Why 2020 Can be the Year of Multi-modal AI
Consumers apps are seeing increased user interaction with rich media. These interactions can be enhanced by multimodal AI-powered systems. For example, imagine that we have a voice-interface to a photo sharing and storage site, and a user issues a voice query like "show me the video of the magic show from my daughter's birthday party". I will discuss the technology that is required to make such advanced user experiences possible, using a combination of voice recognition (to convert the voice query to text), natural language understanding (to parse the text query), multimodal retrieval (to get the video for the birthday parties), object identification (to recognize the video having the daughter), activity recognition (to understand which part of the video has the magic show in it), etc.
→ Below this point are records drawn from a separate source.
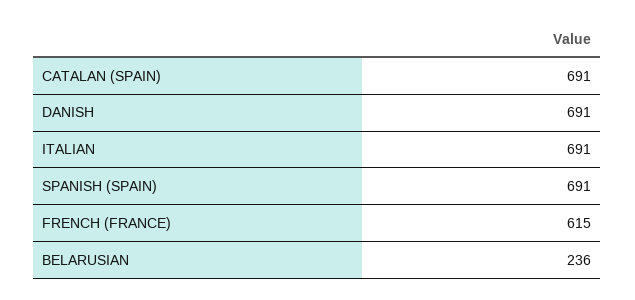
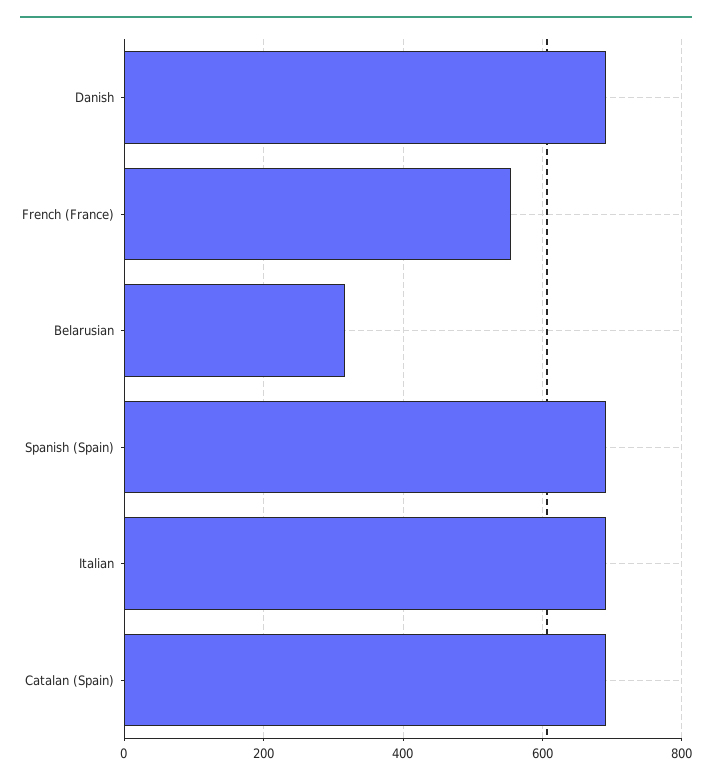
  {
    "CATALAN (SPAIN)": 691,
    "DANISH": 691,
    "ITALIAN": 691,
    "SPANISH (SPAIN)": 691,
-   "FRENCH (FRANCE)": 615,
+   "FRENCH (FRANCE)": 560,
-   "BELARUSIAN": 236
+   "BELARUSIAN": 320
  }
Such advanced multimodal AI models can be resource intensive, both during training and serving. I will discuss how engineering advances in specialized AI chips and accelerators are making it feasible to train large multimodal ML models, while consumer devices are getting powerful enough to run inference of multimodal ML models on the device itself. This synergy of consumer need, along with advances in research and engineering, is well-poised to make 2020 the year of multimodal AI.
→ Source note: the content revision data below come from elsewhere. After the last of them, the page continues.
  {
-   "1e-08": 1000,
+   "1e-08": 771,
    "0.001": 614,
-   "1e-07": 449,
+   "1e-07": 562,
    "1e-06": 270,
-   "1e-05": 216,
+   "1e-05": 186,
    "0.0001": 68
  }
Dr. Shalini Ghosh is Principal Scientist and Leader of the Machine Learning Research at the Visual Display Intelligence Lab of Samsung Research America, where she leads a group working on Multi-modal AI (i.e., learning from vision, language, and speech). Before this she was the Director of AI Research at Samsung Research America. She has extensive experience and expertise in Machine Learning (ML), especially Deep Learning, and has worked on applications of ML to multiple domains. Before joining Samsung Research, Dr. Ghosh was a Principal Computer Scientist in the Computer Science Laboratory at SRI International, where she has been the Principal Investigator/Tech Lead of several impactful DARPA and NSF projects. She was also a Visiting Scientist at Google Research in 2014-2015, where she worked on applying deep learning (Google Brain) models to dialog systems and natural language applications. Dr. Ghosh has a Ph.D. in Computer Engineering from the University of Texas at Austin. She has won several grants and awards for her research, including a Best Paper award and a Best Student Paper Runner-up award for applications of ML to dependable computing. Dr. Ghosh is also an area chair of ICML and serves on the program committee of multiple impactful conferences and journals in ML and AI (e.g., NIPS, KDD, AAAI, IJCAI). She has served as invited panelist in multiple panels, and was invited to be a guest lecturer at UC Berkeley multiple times. Her work has been covered in an interview by the ReWork Women in AI program.